BloombergNew World Development Co., the Hong Kong developer controlled by billionaire Cheng Yu-tung, doesn’t believe the city is experiencing a property market bubble and says home prices will rise as much as 10 percent next year.
Cheng, who chairs the company, told reporters after New World Development’s annual general meeting that home prices in Hong Kong should rise by 8 percent to 10 percent next year.
“Land supply in Hong Kong is limited, while the economy is recovering, and people need to buy homes,” he said.

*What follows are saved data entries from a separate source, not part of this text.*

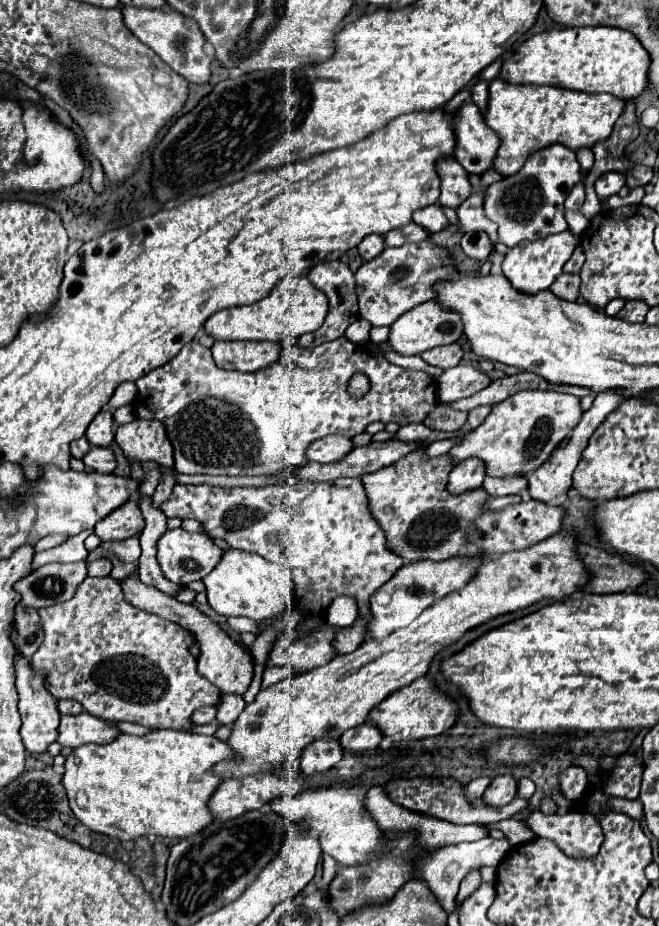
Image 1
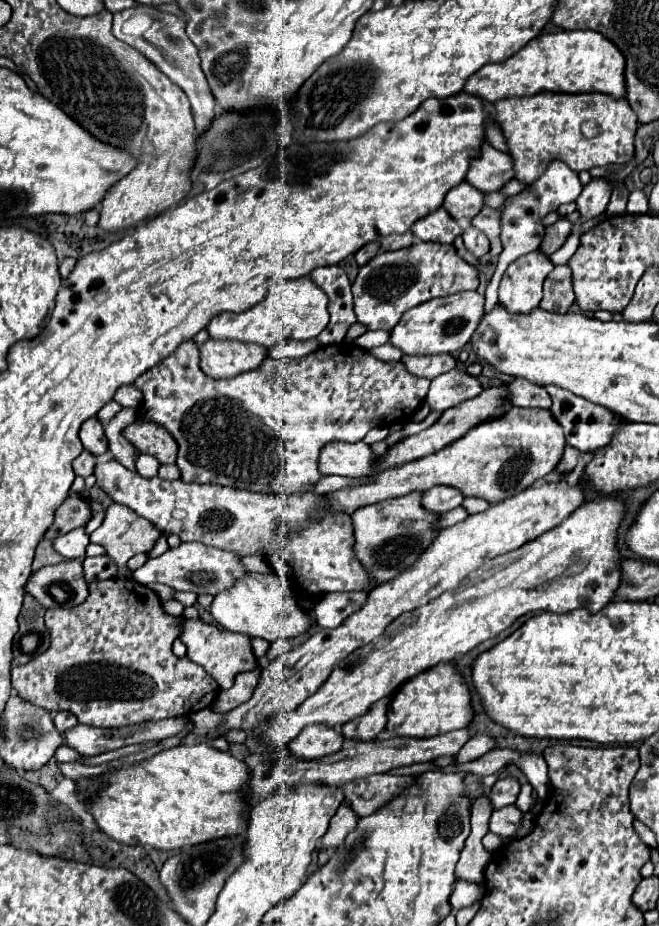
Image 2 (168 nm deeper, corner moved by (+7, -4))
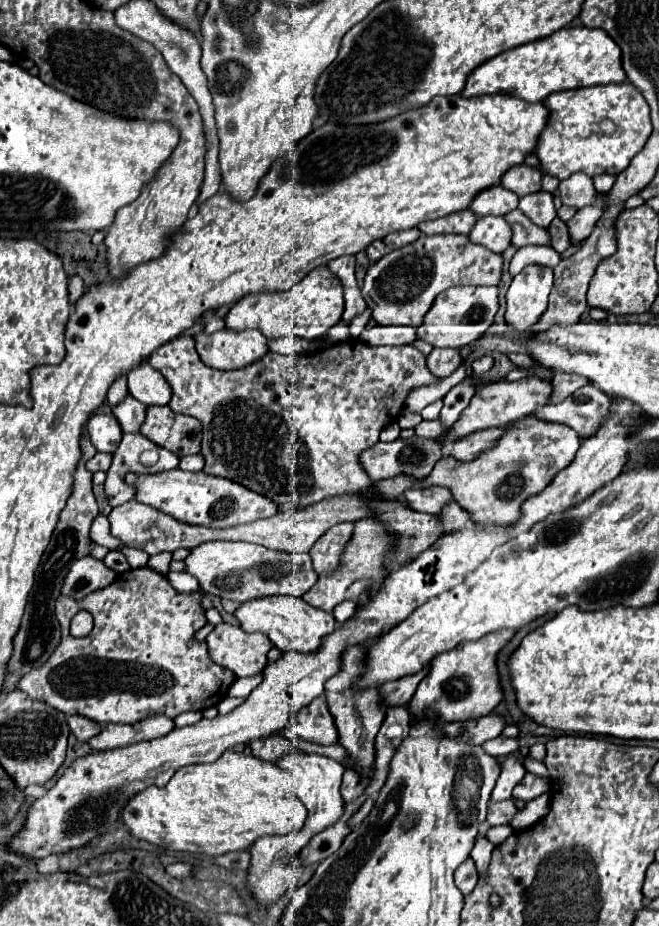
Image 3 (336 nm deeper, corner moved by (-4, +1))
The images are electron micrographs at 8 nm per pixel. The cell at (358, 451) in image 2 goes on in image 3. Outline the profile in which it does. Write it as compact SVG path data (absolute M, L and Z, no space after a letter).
M411 436L407 440L393 440L393 442L379 442L375 444L375 448L369 448L367 452L363 452L363 468L365 472L371 476L371 480L379 482L379 480L387 480L387 478L395 478L399 474L411 476L415 480L423 480L431 474L433 466L443 458L443 446L437 440L431 438L419 438L419 436Z

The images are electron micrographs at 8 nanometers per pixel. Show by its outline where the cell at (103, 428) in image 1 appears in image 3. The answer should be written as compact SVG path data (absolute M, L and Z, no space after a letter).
M101 412L89 420L89 436L97 452L115 452L121 442L121 426L115 416Z

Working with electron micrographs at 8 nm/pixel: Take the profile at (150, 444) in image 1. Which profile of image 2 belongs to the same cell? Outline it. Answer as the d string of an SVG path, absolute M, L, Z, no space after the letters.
M138 419L124 429L124 437L138 453L156 457L160 465L172 465L176 461L176 443L168 437L168 431L156 423Z

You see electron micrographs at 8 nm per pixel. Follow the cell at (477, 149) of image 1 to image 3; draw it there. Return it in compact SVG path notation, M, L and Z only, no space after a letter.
M521 164L521 166L511 168L511 172L507 172L503 176L501 186L505 186L507 190L515 192L521 198L521 196L527 196L527 194L541 192L541 178L543 178L541 170L529 168L527 164Z

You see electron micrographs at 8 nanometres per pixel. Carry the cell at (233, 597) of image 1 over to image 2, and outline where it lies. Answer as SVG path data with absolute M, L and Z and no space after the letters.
M246 573L238 577L232 587L220 591L214 597L208 611L228 631L264 637L270 643L278 639L296 637L300 633L306 633L306 629L310 627L310 619L298 607L294 593L288 591L282 585L280 577L274 573Z

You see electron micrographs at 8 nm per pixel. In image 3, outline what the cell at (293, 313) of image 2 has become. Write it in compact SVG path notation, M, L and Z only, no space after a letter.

Interest rates should remain unchanged during the first half of the year，Cheng said. He predicted the Hang Seng Index will rise to between 25,000 and 30,000 points, from current levels of below 22,000.
Hong Kong should speed up land conversion, Henry Cheng, New World Development’s managing director, said earlier. The company will spend HK$7 billion ($903 million) converting farmland into developments and will participate in Hong Kong’s next land auction Dec. 28. Henry is Cheng Yu-tung’s son.
The government is selling two sites in the Tai Po district of the suburban New Territories.
Hong Kong home prices have risen 28 percent this year, boosted by record low mortgage rates and near-zero interest on saving deposits. Hang Lung Properties Ltd. Chairman Ronnie Chan said in a Dec. 4 interview that Hong Kong’s residential market is a “good bet,” a day after billionaire developer Lee Shau- kee forecast a 10 percent price increase in 2010.
New World shares have more than doubled this year, making the stock one of the top 10 performers in the benchmark Hang Seng Index. The stock rose 0.4 percent to HK$16.74 in Hong Kong by today’s midday break.
Chairman Cheng, 84, was ranked Hong Kong’s fifth-richest person by Forbes Magazine in March, tied with fellow real- estate tycoon Joseph Lau, with an estimated wealth of $4 billion.